A federal court judge ordered the village of Garden City, N.Y., to change its housing practices in order to remedy years of intentional discrimination against non-whites.
Judge Arthur D. Spatt of the Eastern District of New York entered the final judgment in the discriminatory zoning case brought by the organization New York Communities for Change and affordable housing developer MHANY Management against the village of Garden City, located on Long Island.
Under the ruling, Garden City has to conduct annual in-person training for all elected officials and housing employees and enact a Fair Housing Resolution to assure equal opportunities when it comes to housing. Also, the village is required to hire an independent third party compliance officer and pay for all remedial measures.
The judgment comes on the heels of Spatt’s late December decision, which stated that Garden City had violated the Fair Housing Act, the United States Constitution and other civil rights statues when it enacted a zoning ordinance in 2004 in response to public pressure to keep minority households out of the village. The court found that the practice allowed Garden City to remain a white enclave surrounded by mostly minority towns.
Diane Goins, head of the Long Island chapter of New York Communities for Change, expressed satisfaction with the ruling.
“This is history and a long time coming,” said Goins in a statement. “People need to see what Garden City has been doing for years and years. This is a great beginning, and I am excited by this tremendous victory for all people of color and low-income communities in Long Island. We are proud to have persevered after such a long fight and believe this victory will be the first of many so that more affordable housing is built in Garden City and Long Island.
“Communities of color are suffering because of the housing crisis and racism that still exists today,” Goins said.
On top of the aforementioned results, the court ruled that if Nassau County–which owns the parcel of land at issue and was a defendant in the case up until two years ago–announces that it wants to sell the property within one year of judgment, Garden City has to re-zone the site to allow residential multi-family housing development.
It would be the first time Garden City would open its doors for affordable housing in the town’s century-old history. It would also allow developers like MHANY Management to bid for the opportunity to develop affordable housing.
“This is an extremely important case that was brought to break down discriminatory barriers to affordable housing erected by Garden City and to ensure that housing that will promote residential desegregation becomes a reality,” said co-counsel Joseph Rich, director of the Fair Housing Project at the Lawyers’ Committee for Civil Rights Under Law, in a statement. “The court’s December decision finding Garden City had intentionally discriminated in violation of the Fair Housing Act and this final order setting forth actions that must be taken by Garden City to remedy this discrimination are very important steps in achieving that goal.”
Fred Brewington, of the Law Offices of Fred Brewington and co-counsel for the plaintiffs, agreed.
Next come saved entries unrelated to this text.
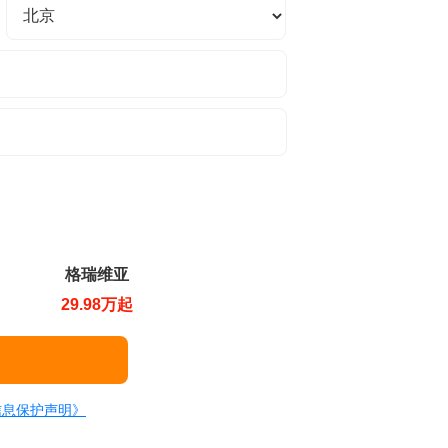
格瑞维亚
29.98万起
信息保护声明》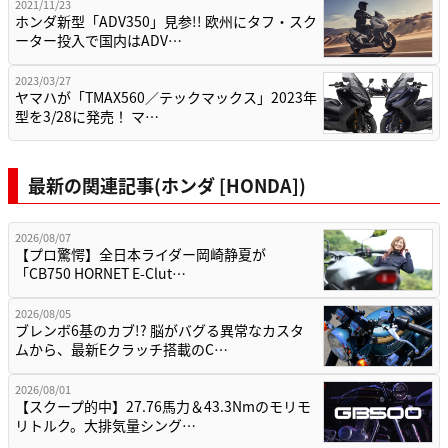
2021/11/23
ホンダ新型「ADV350」見参!! 欧州にタフ・スク
ーター投入で国内はADV…
2023/03/27
ヤマハが「TMAX560／テックマックス」2023年
型を3/28に発売！ マ…
最新の関連記事(ホンダ [HONDA])
2026/08/07
【プロ驚愕】全日本ライダー岡崎静夏が
「CB750 HORNET E-Clut…
2026/08/05
ブレンボ6基のカブ!? 脳がバグる異常なカスタ
ムから、最新Eクラッチ搭載のC…
2026/08/01
【スクープ的中】27.76馬力＆43.3Nmのモリモ
リトルク。大排気量シング…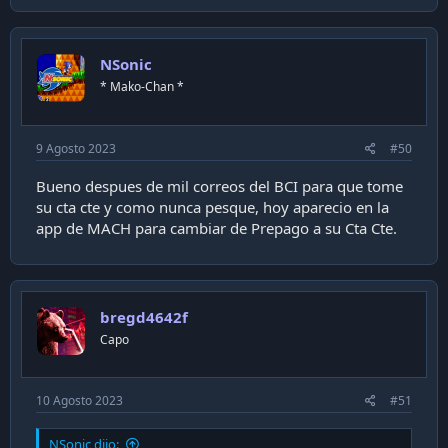
NSonic
* Mako-Chan *
9 Agosto 2023
#50
Bueno despues de mil correos del BCI para que tome
su cta cte y como nunca pesque, hoy aparecio en la
app de MACH para cambiar de Prepago a su Cta Cte.
bregd4642f
Capo
10 Agosto 2023
#51
NSonic dijo: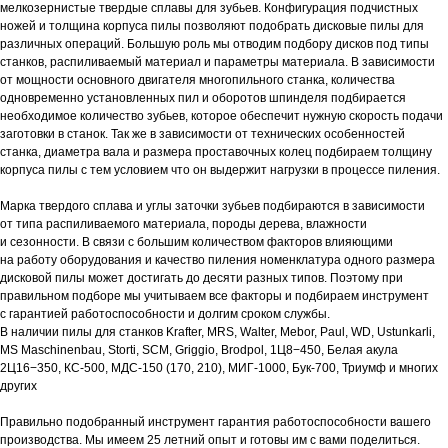
мелкозернистые твердые сплавы для зубьев. Конфигурация подчистных
ножей и толщина корпуса пилы позволяют подобрать дисковые пилы для
различных операций. Большую роль мы отводим подбору дисков под типы
станков, распиливаемый материал и параметры материала. В зависимости
от мощности основного двигателя многопильного станка, количества
одновременно установленных пил и оборотов шпинделя подбирается
необходимое количество зубьев, которое обеспечит нужную скорость подачи
заготовки в станок. Так же в зависимости от технических особенностей
станка, диаметра вала и размера проставочных колец подбираем толщину
корпуса пилы с тем условием что он выдержит нагрузки в процессе пиления.
Марка твердого сплава и углы заточки зубьев подбираются в зависимости
от типа распиливаемого материала, породы дерева, влажности
и сезонности. В связи с большим количеством факторов влияющими
на работу оборудования и качество пиления номенклатура одного размера
дисковой пилы может достигать до десяти разных типов. Поэтому при
правильном подборе мы учитываем все факторы и подбираем инструмент
с гарантией работоспособности и долгим сроком службы.
В наличии пилы для станков Krafter, MRS, Walter, Mebor, Paul, WD, Ustunkarli,
MS Maschinenbau, Storti, SCM, Griggio, Brodpol, 1Ц8−450, Белая акула
2Ц16−350, КС-500, МДС-150 (170, 210), МИГ-1000, Бук-700, Триумф и многих
других
Правильно подобранный инструмент гарантия работоспособности вашего
производства. Мы имеем 25 летний опыт и готовы им с вами поделиться.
“This is a monumental development as we take steps to correct the discriminatory course on which Garden City has chosen to embark,” said Brewington in a statement. “It is unfortunate that even in the face of such a strong factual finding, the village remains in denial. It is this attitude that has led Garden City into a situation that has cost them hundreds of thousands of dollars and will subject them to millions in the future. Now Garden City has the chance to end the madness and stop putting up barriers.”